| What you have to do |
Before copying, remove every picture, and then repeat all entries below precisely as written.

*** Opening Records for processing ***

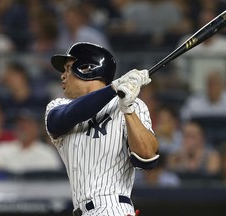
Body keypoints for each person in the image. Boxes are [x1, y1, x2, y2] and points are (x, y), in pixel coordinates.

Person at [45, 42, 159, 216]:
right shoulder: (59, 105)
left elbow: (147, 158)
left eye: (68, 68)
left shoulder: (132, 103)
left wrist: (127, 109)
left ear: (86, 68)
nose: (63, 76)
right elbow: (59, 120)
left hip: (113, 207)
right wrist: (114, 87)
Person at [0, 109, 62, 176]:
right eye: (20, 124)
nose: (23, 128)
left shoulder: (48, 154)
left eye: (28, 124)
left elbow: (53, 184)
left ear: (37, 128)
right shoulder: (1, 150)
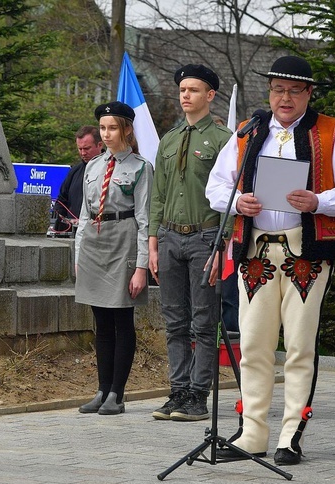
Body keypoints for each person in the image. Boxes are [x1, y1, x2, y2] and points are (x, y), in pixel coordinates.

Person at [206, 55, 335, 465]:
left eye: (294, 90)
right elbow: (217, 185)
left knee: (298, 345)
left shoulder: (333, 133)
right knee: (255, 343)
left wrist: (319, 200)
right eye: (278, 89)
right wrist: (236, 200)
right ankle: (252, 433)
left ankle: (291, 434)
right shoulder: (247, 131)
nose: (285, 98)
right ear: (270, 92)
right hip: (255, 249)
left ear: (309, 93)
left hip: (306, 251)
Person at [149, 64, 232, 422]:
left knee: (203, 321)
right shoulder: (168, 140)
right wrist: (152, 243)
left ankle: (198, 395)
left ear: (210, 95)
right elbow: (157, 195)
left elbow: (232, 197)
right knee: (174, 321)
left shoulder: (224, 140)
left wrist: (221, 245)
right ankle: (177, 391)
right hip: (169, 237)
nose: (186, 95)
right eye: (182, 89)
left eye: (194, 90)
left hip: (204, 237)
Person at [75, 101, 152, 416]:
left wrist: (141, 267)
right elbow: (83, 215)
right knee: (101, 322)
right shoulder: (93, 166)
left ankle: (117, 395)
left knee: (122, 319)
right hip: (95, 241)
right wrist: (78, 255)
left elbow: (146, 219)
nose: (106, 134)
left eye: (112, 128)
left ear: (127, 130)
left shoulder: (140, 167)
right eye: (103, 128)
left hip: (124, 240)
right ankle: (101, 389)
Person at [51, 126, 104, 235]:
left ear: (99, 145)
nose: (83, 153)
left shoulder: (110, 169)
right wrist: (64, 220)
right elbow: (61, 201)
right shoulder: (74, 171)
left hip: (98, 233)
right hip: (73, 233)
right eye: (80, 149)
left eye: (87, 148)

*** Closing Records for processing ***

| Result of this task |
Body keypoints for each person in the image. Boxes are [x1, y1, x2, y2] and points are (x, y), in pixel coordinates.

Person at [45, 42, 159, 216]:
right shoulder: (59, 105)
left elbow: (147, 158)
left eye: (68, 68)
left shoulder: (132, 103)
left wrist: (127, 109)
left ear: (86, 68)
nose: (63, 76)
right elbow: (59, 120)
left hip: (113, 207)
right wrist: (114, 87)
Person at [0, 109, 62, 176]:
right eye: (20, 124)
nose: (23, 128)
left shoulder: (48, 154)
left eye: (28, 124)
left elbow: (53, 184)
left ear: (37, 128)
right shoulder: (1, 150)
Body keypoints for each person in the image. Boxes are [x1, y1, x2, y2] and points are (x, y), in pixel coordinates.

Person at [206, 55, 335, 465]:
left eye: (294, 90)
right elbow: (217, 185)
left knee: (298, 345)
left shoulder: (333, 133)
right knee: (255, 343)
left wrist: (319, 200)
right eye: (278, 89)
right wrist: (236, 200)
right ankle: (252, 433)
left ankle: (291, 434)
right shoulder: (247, 131)
nose: (285, 98)
right ear: (270, 92)
right hip: (255, 249)
left ear: (309, 93)
left hip: (306, 251)
Person at [149, 64, 232, 422]:
left knee: (203, 321)
right shoulder: (168, 140)
right wrist: (152, 243)
left ankle: (198, 395)
left ear: (210, 95)
right elbow: (157, 195)
left elbow: (232, 197)
right knee: (174, 321)
left shoulder: (224, 140)
left wrist: (221, 245)
right ankle: (177, 391)
right hip: (169, 237)
nose: (186, 95)
right eye: (182, 89)
left eye: (194, 90)
left hip: (204, 237)
Person at [75, 101, 152, 416]:
left wrist: (141, 267)
right elbow: (83, 215)
right knee: (101, 322)
right shoulder: (93, 166)
left ankle: (117, 395)
left knee: (122, 319)
right hip: (95, 241)
right wrist: (78, 255)
left elbow: (146, 219)
nose: (106, 134)
left eye: (112, 128)
left ear: (127, 130)
left shoulder: (140, 167)
right eye: (103, 128)
left hip: (124, 240)
right ankle: (101, 389)
Person at [51, 126, 104, 235]:
left ear: (99, 145)
nose: (83, 153)
left shoulder: (110, 169)
right wrist: (64, 220)
right elbow: (61, 201)
right shoulder: (74, 171)
left hip: (98, 233)
right hip: (73, 233)
right eye: (80, 149)
left eye: (87, 148)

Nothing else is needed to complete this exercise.